→ **文章の抜粋**
====
正確ではない、ほとんど意味のない言葉を渋い声で連ねてゆく手法は、まるで催眠術である。映像のチョイスから察するに、垢抜けない素人っぽい女の子達がAKBに入ることで立派なアイドルになったといいたいのだろう。
 

 

社会のどういう階層のどういう家の子でも、我武者羅さとある一定の人気を得るために必要なやる気と根性さえあれば、選抜にも、センターにも、モデルにも、女優にもなり得た。

これもまたよくある欺瞞である。まあ確かに、資産家や有名人の子弟でなければ入れないということはないのだが、元々芸能界全般がそうだろう。ある一定の人気と普通に聞いてイメージするのは界隈を形成するガチヲタが50名、握手会2コマ1000名を毎回完売、総選挙得票13,000票程度というレベルだが、それで選抜やセンターやモデルや女優になれないのは明白である。そいういうチャンスがある程度回ってくるのは総選挙40位くらいから上だろう。間尺の合わない話をすると、話全体が信用できなくなるからやめたほうがいいと思うよ。じゃんけん大会は、ヲタク人気でも売り上げでもなく、純粋に運でチャンスがつかめるという夢のある企画だったが、誰のせいとは言わないがガチでやった結果悲しい結末を迎えて修正せざるを得なくなったのはまだ多くの人が覚えている。要するに、入るのは簡単だが、そこから頭角を現わして活躍するには、とてつもなく長く厳しい努力を積みながら雌伏するか、悪目立ちでもいから才能を開花させるしかないという現実。


不慣れながら、「アイドル」になった彼女たちは、AKB48史上の最初の体験者として、その新鮮さに昂揚した。この痛々しいばかりの昂揚がわからなければ、AKB48の歴史は分からない。
====
→ **入力データ**
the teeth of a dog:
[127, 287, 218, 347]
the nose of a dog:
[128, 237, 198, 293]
====
→ **取り組む課題**
#1 AKB48についての文章では、選抜やセンターなどのチャンスがある程度回ってくるのは、総選挙で何位くらいから上とされていますか。
#2 AKB48についての文章から、「社会のどういう階層のどういう」で始まり「KB48の歴史は分からない。」まで続く部分を、一字一句変えずに書き写してください。
#3 AKB48の歴史についての文章を、最後の文のあとから書き進めてください。

→ **課題ごとの答え**
#1 40位くらいから上です。

#2
社会のどういう階層のどういう家の子でも、我武者羅さとある一定の人気を得るために必要なやる気と根性さえあれば、選抜にも、センターにも、モデルにも、女優にもなり得た。

これもまたよくある欺瞞である。まあ確かに、資産家や有名人の子弟でなければ入れないということはないのだが、元々芸能界全般がそうだろう。ある一定の人気と普通に聞いてイメージするのは界隈を形成するガチヲタが50名、握手会2コマ1000名を毎回完売、総選挙得票13,000票程度というレベルだが、それで選抜やセンターやモデルや女優になれないのは明白である。そいういうチャンスがある程度回ってくるのは総選挙40位くらいから上だろう。間尺の合わない話をすると、話全体が信用できなくなるからやめたほうがいいと思うよ。じゃんけん大会は、ヲタク人気でも売り上げでもなく、純粋に運でチャンスがつかめるという夢のある企画だったが、誰のせいとは言わないがガチでやった結果悲しい結末を迎えて修正せざるを得なくなったのはまだ多くの人が覚えている。要するに、入るのは簡単だが、そこから頭角を現わして活躍するには、とてつもなく長く厳しい努力を積みながら雌伏するか、悪目立ちでもいから才能を開花させるしかないという現実。


不慣れながら、「アイドル」になった彼女たちは、AKB48史上の最初の体験者として、その新鮮さに昂揚した。この痛々しいばかりの昂揚がわからなければ、AKB48の歴史は分からない。

#3
まあ映像の流れから察するに、普通の女の子がアイドル活動をやるようになって昂揚したと言いたいのだろうが、「AKB48史上最初」、「体験者」、「新鮮さ」、いずれも意味不明。「痛々しいばかりの昂揚」って何のことだろうか。痛々しいと言えば選抜総選挙あたりが思い浮かぶんだが。オーディションに受かってアイドル活動するようになれば、そりゃあ昂揚するだろうけれど、それがわからなければAKB48の歴史が分らないとか言っている意図が全くわからない。

まったくの素人からオーディションで選ばれた彼女たちは、体当たりで戦い続けた。やがて、国民的アイドルグループの名さえほしいままにした。しかし、2019年AKBINGO!終了、キー局地上波レギュラー0に。2020年11年連続で出場していた紅白落選。

他の部分と比べると、この文章はわかりやすい。そしてレギュラー番組を失い、紅白にも出られなくなったというのは事実だし、凋落と呼ばれていることも知っている。でも「バッチこ~い」とかやっているし、この番組も始まったし、別にいいんじゃないの?

この物語は、この小さなアイドルグループが、国民的グループに上り詰め、坂道におけるもっとも古いグループの1つ乃木坂46と対決し、どのように振る舞ったかという物語である。

だから、最初20名、今は総勢91名、国内グループ317名、国外グループ292名を擁する世界最大のアイドルグループなんだって。ももクロはたったの4人で度々年間動員数1位になっているし、Perfumeは3人でやっている。91人いれば東京ドームのアリーナを埋め尽くしてパフォーマンスすることもできる。結局乃木坂と対決したという話は一切出て来ないので、次回以降のお楽しみということらしい。

ともかく、我々は3人の人物の後を追わねばならない。
第一章 前田敦子とライバル達
(約10分)
第二章 指原莉乃とAKB48全盛期(約7分)
第三章 最後のセンター山内の苦悩(約3分)

ああ、「ねばならない」のですか。それならお好きにどうぞ。ここからは3人のメンバーを中心に歴史を振り返るコーナーなので詳しくは割愛する。ここまでで約3分、ツッコミどころ満載の間違った言説を矛盾含みで繰り返し、頭がおかしいんじゃないかと疑ってしまう。少なくともAKB48の歴史をリアタイで体感した人が書く文章ではない。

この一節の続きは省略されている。